- Directed by: Jean de Marguenat
- Written by: André Legrand;
- Based on: Happy Days by Claude-André Puget
- Produced by: Roger Richebé
- Starring: Pierre Richard-Willm; François Périer; Juliette Faber;
- Cinematography: Fédote Bourgasoff
- Edited by: Jean Feyte
- Music by: Lionel Cazaux; Jacques Météhen;
- Production company: Films Roger Richebé
- Distributed by: Films Roger Richebé
- Release date: 24 December 1941;
- Running time: 90 minutes
- Country: France
- Language: French

= Happy Days (1941 film) =

1941 film

Happy Days (French: Les jours heureux) is a 1941 French comedy film directed by Jean de Marguenat and starring Pierre Richard-Willm, François Périer and Juliette Faber. It is based on the 1938 play of the same name by Claude-André Puget.

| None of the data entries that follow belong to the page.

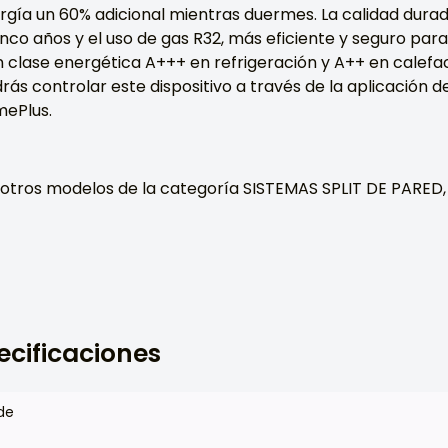
ía un 60% adicional mientras duermes. La calidad durad
nco años y el uso de gas R32, más eficiente y seguro para
n clase energética A+++ en refrigeración y A++ en calef
rás controlar este dispositivo a través de la aplicación d
ePlus.
n otros modelos de la categoría SISTEMAS SPLIT DE PARED
ecificaciones
de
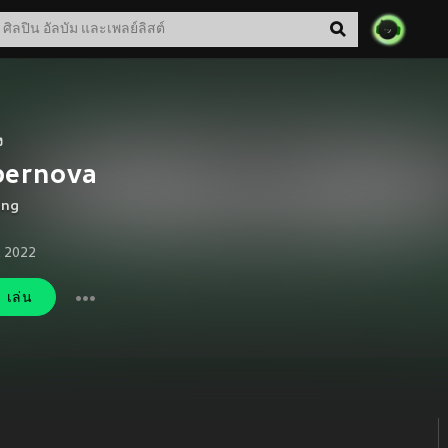
ง
pernova
ing
. 2022
เล่น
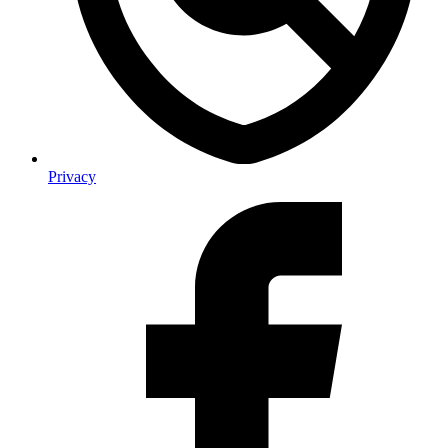
Privacy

It was remade as an Italian film Happy Days the following year. The film's sets were designed by the art director Roland Quignon.

==Synopsis==
A group of five friends and relatives go to the country for a holiday. Marianne wishes Olivier to be more interested in her. Their romantic entanglements lead only to confusion, until the unexpected arrival of an aviator solves everything.

==Cast==
- Pierre Richard-Willm as Michel
- François Périer as Bernard
- Juliette Faber as Pernette
- Monique Thibaut as Marianne
- André Bervil as Olivier
- Janine Viénot as Francine
- Jean Clarieux
- Paul Barré
- Léonce Corne

== Bibliography ==
- Rège, Philippe. Encyclopedia of French Film Directors, Volume 1. Scarecrow Press, 2009.